So far Kubernetes PersistentVolumes are remote file-systems attached to a pod at runtime. This is currently the only way of exposing remote or local storage to pods, through a file-system. Despite the fact that storage is exposed as file-systems to pod, KubeVirt has no mechanism to use these plain file-system based PVs to act as backends for virtual disks.

Goals

This proposal is about adding a simple mechanism to allow using file-system based PersistentVolumes for storing file images backing virtual disks.

The focus is primarily on providing the right cluster levels mechanics to enable future changes for improving usability, performance, or other characteristics.

Non-Goals

  • Provide a totally automatic solution
  • Cover snapshots explicitly

Use-case

The primary use-case is to allow a VMI to use PVs as backend storage for their virtual disks.

Design Overview

The mechanism proposed in this proposal is leveraging Kubernetes to attach the remote storage as a file-system to a container, to use this file-system to store a disk image to act as a backend storage to the VMI's disk.
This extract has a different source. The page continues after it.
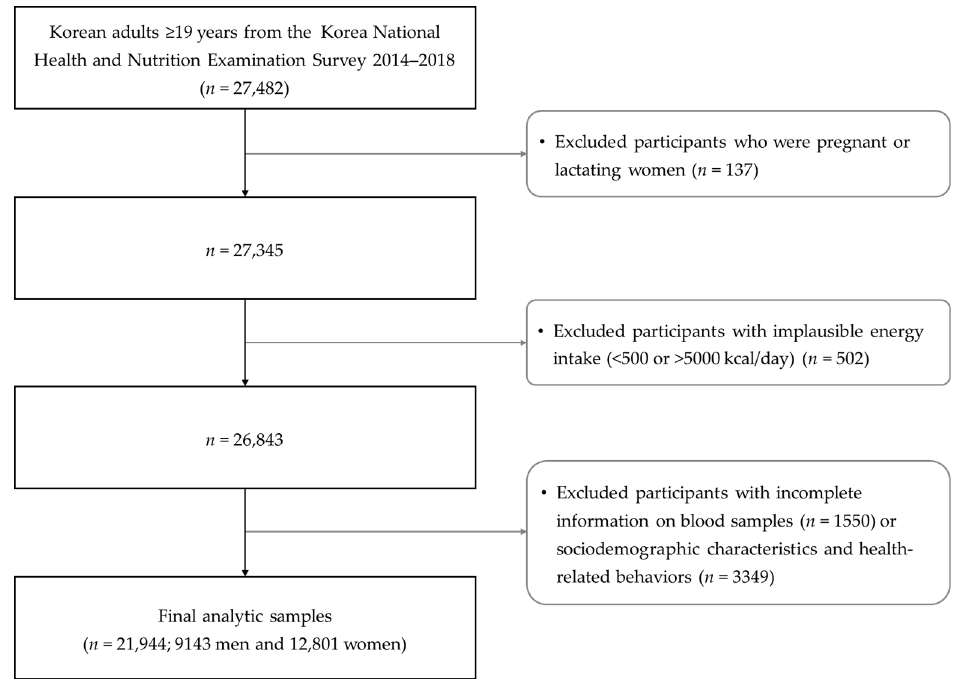
Figure 1. Flowchart of the study population.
To keep the story compatibility between the block and file-system storage, this proposal assumes that the file-system based storage will also just support a 1:1 mapping between the virtual disk and volume. This aligns with the fact that a block volume can also just back a single virtual disk.

API

The general API to use PersistentVolume claims as virtual disk backends was introduced with direct PV proposal.

The change suggested by this proposal, does not require any API change.

To use a PV as a virtual disk backend, a user needs to create a claim for the required PV, this claim is then used as a disk source for a virtual disk.

An example:

kind: VMI
spec:
  domain:
    devices:
      disks:
      - name: root-disk
        volumeName: my-fs-store
  volumes:
  - name: my-fs-store
    persistentVolumeClaim: my-fs-claim

Here the user attaches the PersistentVolumeClaim my-fs-claim as a disk to a VMI.

Storage Type Inference

The system needs to know if the referenced volume needs to be treated as a block or file-system volume. Since Kubernetes 1.9 this information can be inferred from the existing PV metadata.

Implementation

Volume layout

A file-system based volume will contain only a single image file, this file must be named disk.img. The format of the file must be raw.

The file-system layout of a mounted volume then looks like:

/disk.img

In future we might want to add additional files to carry metadata, but the limit of a single image file per volume must not be changed.

Additional Notes

Virtfs

Virtfs might allow us to directly use file-systems as a backing store for virtual machines. This API design should not contradict with this use-case, but it will probably depend on the driver field mentioned above to signal the system how the PV has to be consumed (mounted).